Este não é o único caso de alimentos funcionais não adequados às diretrizes da ANVISA identificado na pesquisa. Segundo a Comissão da ANVISA (CTCAF), há outra lacuna na legislação que permite que alimentos entrem no mercado como funcionais sem estarem submetidos à autorização da ANVISA, mesmo que por um curto período. Segundo o entrevistado, alimentos específicos, como os lácteos, podem solicitar seu registro diretamente pelo Ministério da Agricultura e Pecuária (MAPA). Algumas empresas fazem uso desse registro para introduzir alimentos funcionais no mercado (como por exemplo, iogurtes com adição de vitaminas e probióticos) sem atenderem aos requisitos da ANVISA. De acordo com o entrevistado, medidas já estão sendo tomadas para evitar novos casos, mas é relevante ressaltar que até mesmo multinacionais introduziram alimentos através deste método.
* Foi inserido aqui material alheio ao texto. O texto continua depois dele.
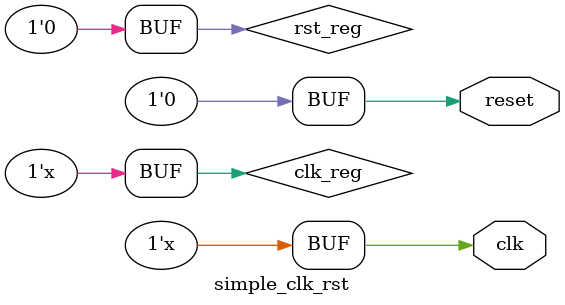
<source format=sv>
module simple_clk_rst (
    output wire clk,
    output wire reset
);
    reg clk_reg = 0;
    reg rst_reg = 1;
    
    always #10 clk_reg = ~clk_reg;
    
    initial begin
        #100 rst_reg = 0;
    end

    assign clk = clk_reg;
    assign reset = rst_reg;
endmodule
</source>
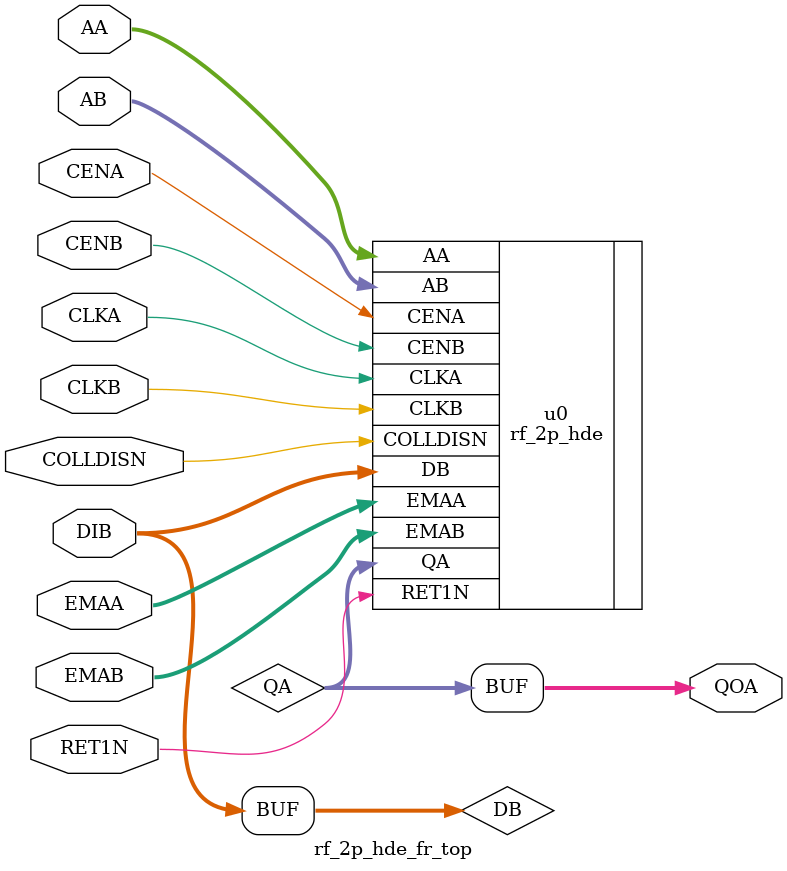
<source format=v>
/* common_memcomp Version: 4.0.5-beta22 */
/* lang compiler Version: 4.1.6-beta1 Jul 19 2012 13:55:19 */
//
//       CONFIDENTIAL AND PROPRIETARY SOFTWARE OF ARM PHYSICAL IP, INC.
//      
//       Copyright (c) 1993 - 2017 ARM Physical IP, Inc.  All Rights Reserved.
//      
//       Use of this Software is subject to the terms and conditions of the
//       applicable license agreement with ARM Physical IP, Inc.
//       In addition, this Software is protected by patents, copyright law 
//       and international treaties.
//      
//       The copyright notice(s) in this Software does not indicate actual or
//       intended publication of this Software.
//
//       Repair Verilog RTL for Synchronous Two-Port Register File
//
//       Instance Name:              rf_2p_hde_rtl_top
//       Words:                      1024
//       User Bits:                  8
//       Mux:                        4
//       Drive:                      6
//       Write Mask:                 Off
//       Extra Margin Adjustment:    On
//       Redundancy:                 off
//       Redundant Rows:             0
//       Redundant Columns:          0
//       Test Muxes                  Off
//       Ser:                        none
//       Retention:                  on
//       Power Gating:               off
//
//       Creation Date:  Sun Oct 22 16:21:24 2017
//       Version:      r1p1
//
//       Verified
//
//       Known Bugs: None.
//
//       Known Work Arounds: N/A
//
`timescale 1ns/1ps

module rf_2p_hde_rtl_top (
          QA, 
          CLKA, 
          CENA, 
          AA, 
          CLKB, 
          CENB, 
          AB, 
          DB, 
          EMAA, 
          EMAB, 
          RET1N, 
          COLLDISN
   );

   output [7:0]             QA;   //Data outputs, QA[0]=LSB.
   input                    CLKA;
   input                    CENA;
   input [9:0]              AA;   //Addresses, AA[0]=LSB, AB[0]=LSB.
   input                    CLKB;
   input                    CENB;
   input [9:0]              AB;   //Addresses, AA[0]=LSB, AB[0]=LSB.
   input [7:0]              DB;   //Data inputs, DB[0]=LSB.
   input [2:0]              EMAA;   //Extra margin adjustment.
   input [2:0]              EMAB;   //Extra margin adjustment.
   input                    RET1N;    //Retention mode 1 enable, active LOW
   input                    COLLDISN;   //Collision circuit disable, active LOW.
   wire [7:0]             QOA;
   wire [7:0]             DIB;

   assign QA = QOA;
   assign DIB = DB;
   rf_2p_hde_fr_top u0 (
         .QOA(QOA),
         .CLKA(CLKA),
         .CENA(CENA),
         .AA(AA),
         .CLKB(CLKB),
         .CENB(CENB),
         .AB(AB),
         .DIB(DIB),
         .EMAA(EMAA),
         .EMAB(EMAB),
         .RET1N(RET1N),
         .COLLDISN(COLLDISN)
);

endmodule

module rf_2p_hde_fr_top (
          QOA, 
          CLKA, 
          CENA, 
          AA, 
          CLKB, 
          CENB, 
          AB, 
          DIB, 
          EMAA, 
          EMAB, 
          RET1N, 
          COLLDISN
   );

   output [7:0]             QOA;
   input                    CLKA;
   input                    CENA;
   input [9:0]              AA;
   input                    CLKB;
   input                    CENB;
   input [9:0]              AB;
   input [7:0]              DIB;
   input [2:0]              EMAA;
   input [2:0]              EMAB;
   input                    RET1N;
   input                    COLLDISN;

   wire [7:0]    DB;
   wire [7:0]    QA;

   assign DB=DIB;
   assign QOA=QA;
   rf_2p_hde u0 (
         .QA(QA),
         .CLKA(CLKA),
         .CENA(CENA),
         .AA(AA),
         .CLKB(CLKB),
         .CENB(CENB),
         .AB(AB),
         .DB(DB),
         .EMAA(EMAA),
         .EMAB(EMAB),
         .RET1N(RET1N),
         .COLLDISN(COLLDISN)
   );

endmodule // rf_2p_hde_fr_top


</source>
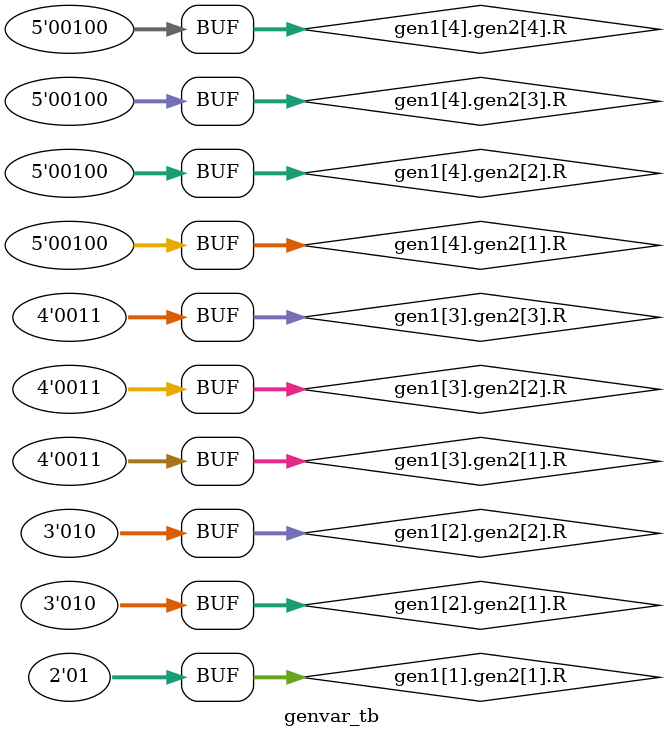
<source format=v>
module genvar_tb();
generate
  genvar i;
  for (i = 0; i < 5; i = i + 1)
    begin : gen1
      genvar j;
      for (j = i; j >= 1; j = j - 1)
        begin : gen2
          reg [0:i] R;
          initial
            begin
              R = i;
              $display("%m", R);
            end
        end
    end
endgenerate
endmodule
</source>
O entrevistado da Comissão da ANVISA (CTCAF) reconheceu ainda que o grande desafio quanto aos alimentos funcionais é de fato melhorar a fiscalização, de modo a prevenir este e outros problemas. Segundo ele, a regulamentação, embora mais rígida que outros modelos (como o europeu) é adequada e garante a segurança do consumidor. A fiscalização, em contrapartida, ainda não consegue impedir que fabricantes e varejistas propaguem e comercializem alimentos funcionais não regulamentados ou com promessas mentirosas. Segundo o mesmo, certas empresas aproveitam a tendência de alimentos com benefícios para propor produtos milagrosos, sem registro e com promessas ilusórias como o exemplo de

um suco que esteve sendo vendido no interior de São Paulo e que supostamente “cura a caspa”, um problema dermatológico que não poderia ser simplesmente sanado por um alimento. Outro exemplo da necessidade de melhoria da fiscalização foi constatado ao longo da pesquisa. Segundo o entrevistado da Comissão da ANVISA (CTCAF), foi proibido recentemente (novembro de 2011) o uso do Aloe Vera em alimentos devido aos possíveis riscos do uso da planta na alimentação e a falta de estudos a respeito. Contudo, ao longo da observação nos pontos de venda (vide Apêndice F) verificou-se que sucos com este princípio ativo ainda estão sendo comercializados em lojas especializadas em alimentos naturais.

A idéia do agente governamental visto pelos demais agentes como prejudicial à inovação contrapõe Freeman (2002), que indicava o governo como um agente incentivador da inovação em maior ou menor intensidade. A importância da regulamentação - em especial para alimentos - prevista na literatura, foi confirmada no estudo (COUTINHO; FERRAZ, 1995; RÉVILLION; PADULA, 2008; SALGADO; DE ALMEIDA, 2008). Em contraponto, a Lei da inovação tecnológica (BRASIL, 2010), uma ferramenta governamental brasileira de ação no sistema de inovação, não foi citada pelos entrevistados em nenhuma das respostas, o que pode indicar desconhecimento parcial da legislação que beneficia as empresas e ainda reforçam a falta de relacionamento entre os agentes. Benefícios fiscais como o da lei poderiam fornecer os recursos financeiros necessários para a adequação dos alimentos funcionais aos requisitos da ANVISA, viabilizando inovações que hoje são descartadas por falta de fundos.